* [Data section]
%%

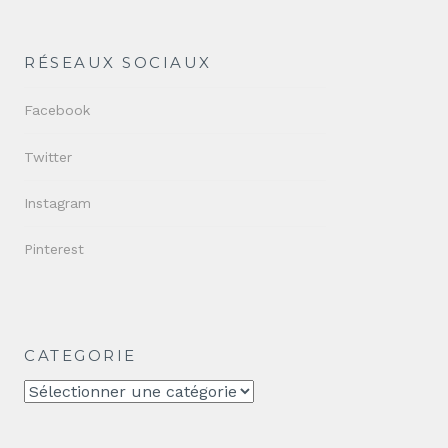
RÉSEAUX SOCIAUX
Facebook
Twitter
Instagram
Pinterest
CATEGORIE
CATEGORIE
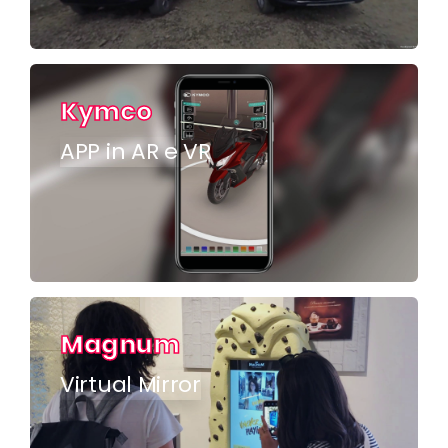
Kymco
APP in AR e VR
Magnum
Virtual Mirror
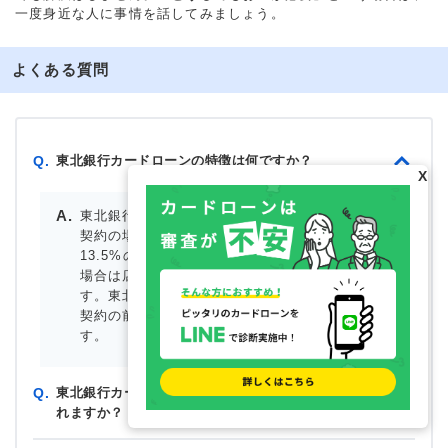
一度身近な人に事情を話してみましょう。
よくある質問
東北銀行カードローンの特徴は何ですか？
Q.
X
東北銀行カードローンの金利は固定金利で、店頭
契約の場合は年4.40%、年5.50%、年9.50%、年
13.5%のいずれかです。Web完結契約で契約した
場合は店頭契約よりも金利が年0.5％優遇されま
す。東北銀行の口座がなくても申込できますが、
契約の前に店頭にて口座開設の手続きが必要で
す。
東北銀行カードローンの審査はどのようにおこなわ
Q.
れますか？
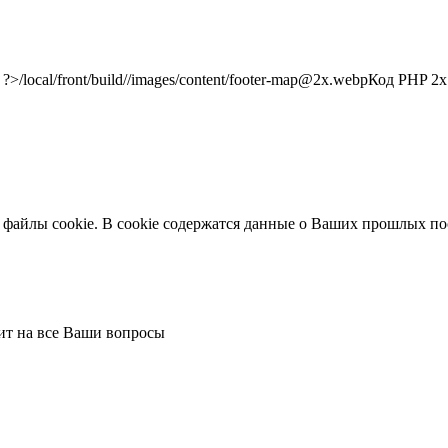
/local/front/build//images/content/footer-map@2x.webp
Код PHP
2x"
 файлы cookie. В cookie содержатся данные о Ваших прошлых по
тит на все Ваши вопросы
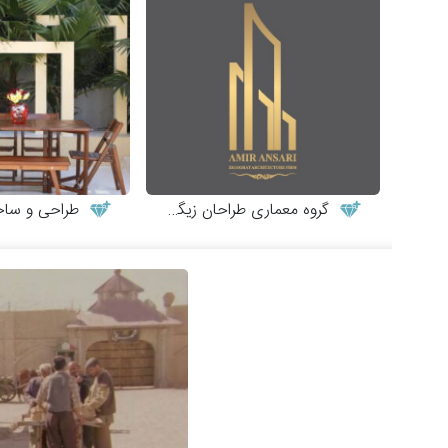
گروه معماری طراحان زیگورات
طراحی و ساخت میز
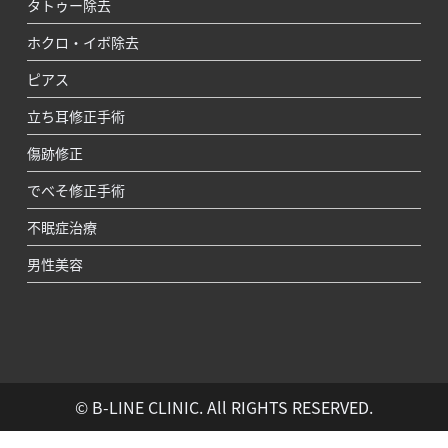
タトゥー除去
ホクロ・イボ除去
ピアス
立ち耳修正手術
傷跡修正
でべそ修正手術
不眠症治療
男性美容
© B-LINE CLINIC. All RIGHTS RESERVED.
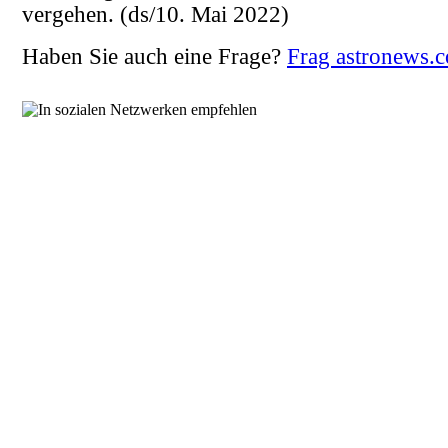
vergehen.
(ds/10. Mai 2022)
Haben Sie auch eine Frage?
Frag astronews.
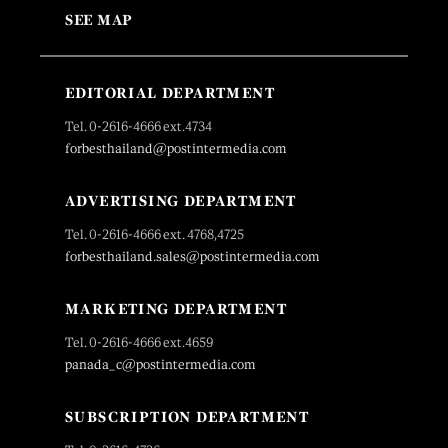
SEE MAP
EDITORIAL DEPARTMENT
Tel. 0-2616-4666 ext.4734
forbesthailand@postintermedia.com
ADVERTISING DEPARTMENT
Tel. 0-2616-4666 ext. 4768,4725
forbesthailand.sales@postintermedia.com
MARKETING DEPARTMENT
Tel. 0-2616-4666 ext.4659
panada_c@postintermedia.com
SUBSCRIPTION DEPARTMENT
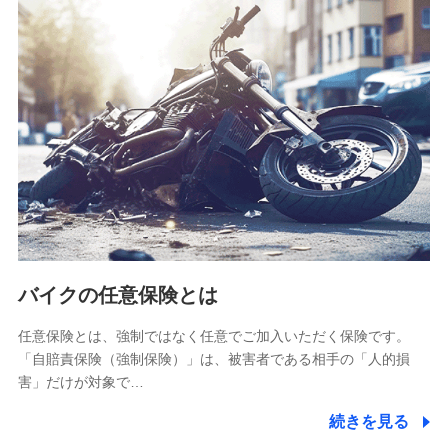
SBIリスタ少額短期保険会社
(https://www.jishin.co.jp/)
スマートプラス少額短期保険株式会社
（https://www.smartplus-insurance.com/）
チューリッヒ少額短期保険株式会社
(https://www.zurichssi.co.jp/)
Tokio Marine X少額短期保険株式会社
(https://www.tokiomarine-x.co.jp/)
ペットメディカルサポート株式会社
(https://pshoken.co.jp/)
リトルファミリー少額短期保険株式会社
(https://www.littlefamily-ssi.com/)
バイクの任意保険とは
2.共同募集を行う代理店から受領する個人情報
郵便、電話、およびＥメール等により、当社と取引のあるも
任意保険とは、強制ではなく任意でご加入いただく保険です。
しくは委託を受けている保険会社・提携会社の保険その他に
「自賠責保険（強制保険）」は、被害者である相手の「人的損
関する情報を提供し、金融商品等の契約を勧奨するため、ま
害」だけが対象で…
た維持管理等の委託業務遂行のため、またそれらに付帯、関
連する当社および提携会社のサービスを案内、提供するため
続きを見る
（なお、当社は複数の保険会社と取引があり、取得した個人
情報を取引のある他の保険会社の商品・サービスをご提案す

%%
%%

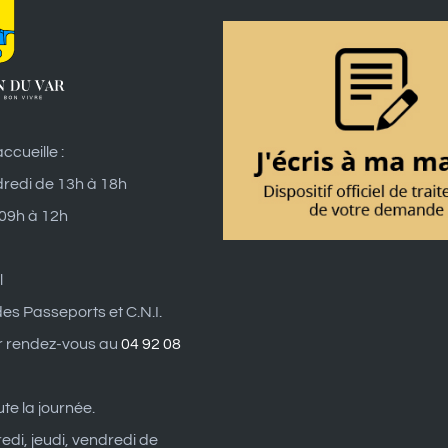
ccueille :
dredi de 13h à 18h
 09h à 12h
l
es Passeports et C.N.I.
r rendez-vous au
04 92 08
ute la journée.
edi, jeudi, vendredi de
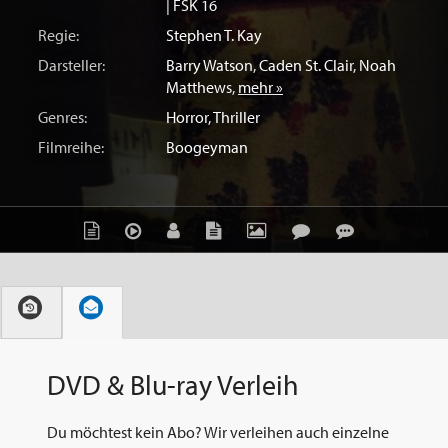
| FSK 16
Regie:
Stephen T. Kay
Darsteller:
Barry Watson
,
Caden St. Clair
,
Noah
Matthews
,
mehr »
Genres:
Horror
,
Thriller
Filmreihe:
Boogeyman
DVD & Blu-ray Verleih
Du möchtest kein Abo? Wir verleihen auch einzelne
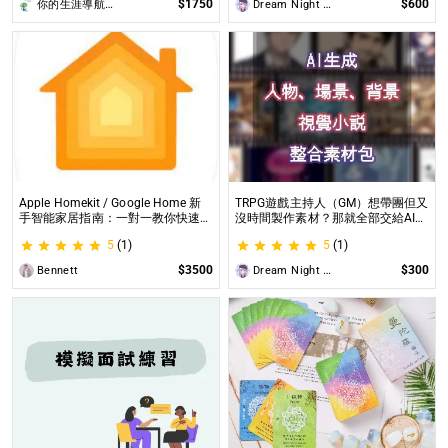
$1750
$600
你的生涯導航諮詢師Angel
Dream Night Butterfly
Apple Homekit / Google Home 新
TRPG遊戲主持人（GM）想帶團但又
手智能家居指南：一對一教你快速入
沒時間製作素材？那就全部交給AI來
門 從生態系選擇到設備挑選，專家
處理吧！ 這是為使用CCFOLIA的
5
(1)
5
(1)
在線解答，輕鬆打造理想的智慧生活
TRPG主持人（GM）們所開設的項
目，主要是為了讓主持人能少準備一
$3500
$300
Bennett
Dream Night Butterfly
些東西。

%%
%%

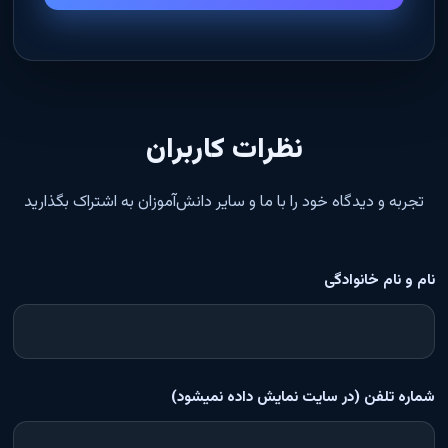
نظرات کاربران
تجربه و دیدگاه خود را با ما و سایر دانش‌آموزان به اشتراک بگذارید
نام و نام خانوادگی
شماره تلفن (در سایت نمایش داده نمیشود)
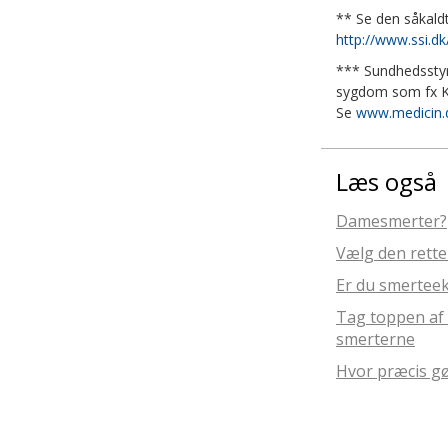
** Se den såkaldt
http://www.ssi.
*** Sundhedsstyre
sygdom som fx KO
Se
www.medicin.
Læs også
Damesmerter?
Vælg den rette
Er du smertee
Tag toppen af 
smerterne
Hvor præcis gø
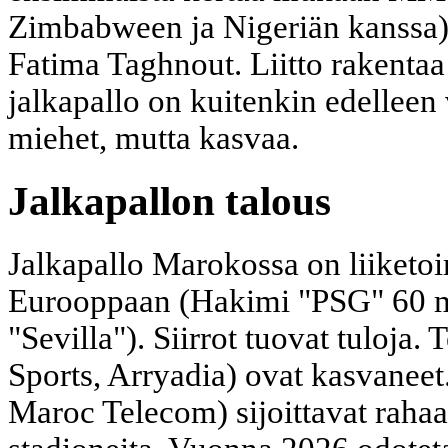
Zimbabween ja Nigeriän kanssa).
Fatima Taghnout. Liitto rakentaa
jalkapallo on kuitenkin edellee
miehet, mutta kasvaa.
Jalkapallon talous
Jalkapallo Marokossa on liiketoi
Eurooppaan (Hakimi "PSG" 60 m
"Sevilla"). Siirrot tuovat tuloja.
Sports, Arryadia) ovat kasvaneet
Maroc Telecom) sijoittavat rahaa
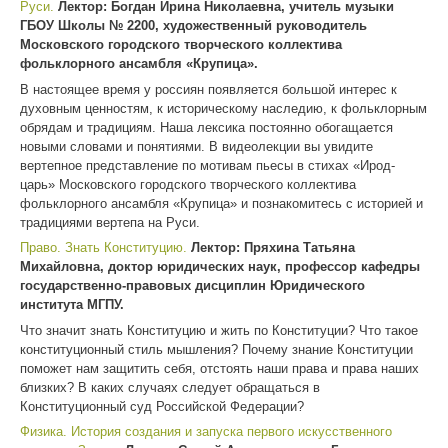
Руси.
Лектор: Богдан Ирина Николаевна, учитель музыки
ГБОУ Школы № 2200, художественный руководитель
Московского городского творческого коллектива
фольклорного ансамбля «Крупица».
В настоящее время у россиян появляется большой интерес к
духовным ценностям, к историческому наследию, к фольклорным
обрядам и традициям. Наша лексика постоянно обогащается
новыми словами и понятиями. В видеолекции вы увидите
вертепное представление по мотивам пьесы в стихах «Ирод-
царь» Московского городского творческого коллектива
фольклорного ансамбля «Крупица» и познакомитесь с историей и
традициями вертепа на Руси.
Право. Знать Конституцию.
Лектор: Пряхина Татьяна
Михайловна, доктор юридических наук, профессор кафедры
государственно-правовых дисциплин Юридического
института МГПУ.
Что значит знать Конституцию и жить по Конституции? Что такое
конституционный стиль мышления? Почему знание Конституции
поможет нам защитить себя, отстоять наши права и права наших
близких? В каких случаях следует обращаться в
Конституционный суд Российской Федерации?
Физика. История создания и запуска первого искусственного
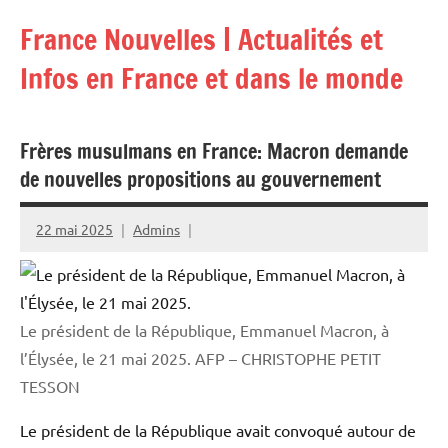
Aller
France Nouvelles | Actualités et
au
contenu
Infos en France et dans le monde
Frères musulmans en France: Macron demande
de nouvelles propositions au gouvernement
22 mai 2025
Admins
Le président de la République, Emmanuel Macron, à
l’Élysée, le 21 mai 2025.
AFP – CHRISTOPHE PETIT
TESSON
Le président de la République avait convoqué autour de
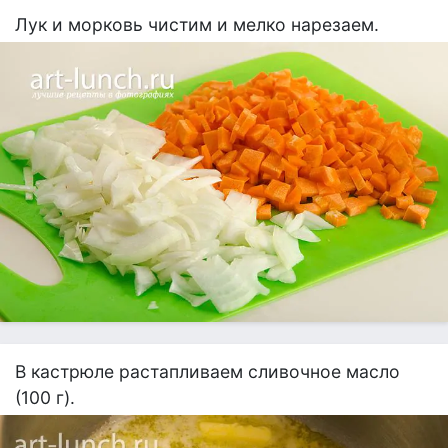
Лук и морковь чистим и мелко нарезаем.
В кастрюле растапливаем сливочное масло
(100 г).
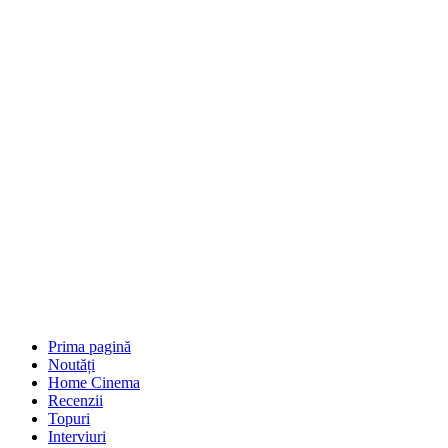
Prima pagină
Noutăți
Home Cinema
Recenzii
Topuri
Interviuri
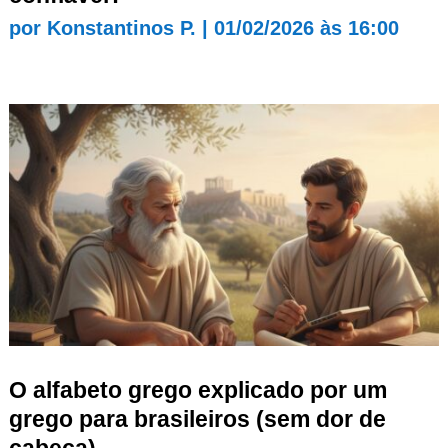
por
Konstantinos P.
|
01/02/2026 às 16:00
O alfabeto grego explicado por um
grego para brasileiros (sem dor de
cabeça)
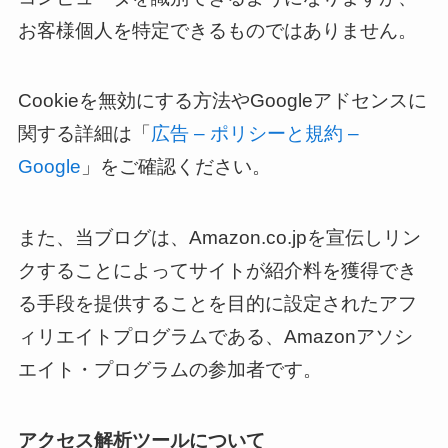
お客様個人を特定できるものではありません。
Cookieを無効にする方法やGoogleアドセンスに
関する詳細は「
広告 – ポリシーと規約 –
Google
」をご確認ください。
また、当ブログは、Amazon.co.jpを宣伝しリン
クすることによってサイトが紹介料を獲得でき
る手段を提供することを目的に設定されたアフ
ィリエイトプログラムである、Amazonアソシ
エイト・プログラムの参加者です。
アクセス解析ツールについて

%%

* [Written task] Restate word for word the lines of the data above that begin at the line with "AFP – CHRISTOPHE PETIT" and end at the line with "アクセス解析ツールについて", keeping both ends and dropping every picture.

* [Result for this exercise]
AFP – CHRISTOPHE PETIT
TESSON
Le président de la République avait convoqué autour de
Лук и морковь чистим и мелко нарезаем.
В кастрюле растапливаем сливочное масло
(100 г).
Prima pagină
Noutăți
Home Cinema
Recenzii
Topuri
Interviuri
por
Konstantinos P.
|
01/02/2026 às 16:00
O alfabeto grego explicado por um
grego para brasileiros (sem dor de
cabeça)
お客様個人を特定できるものではありません。
Cookieを無効にする方法やGoogleアドセンスに
関する詳細は「
広告 – ポリシーと規約 –
Google
」をご確認ください。
また、当ブログは、Amazon.co.jpを宣伝しリン
クすることによってサイトが紹介料を獲得でき
る手段を提供することを目的に設定されたアフ
ィリエイトプログラムである、Amazonアソシ
エイト・プログラムの参加者です。
アクセス解析ツールについて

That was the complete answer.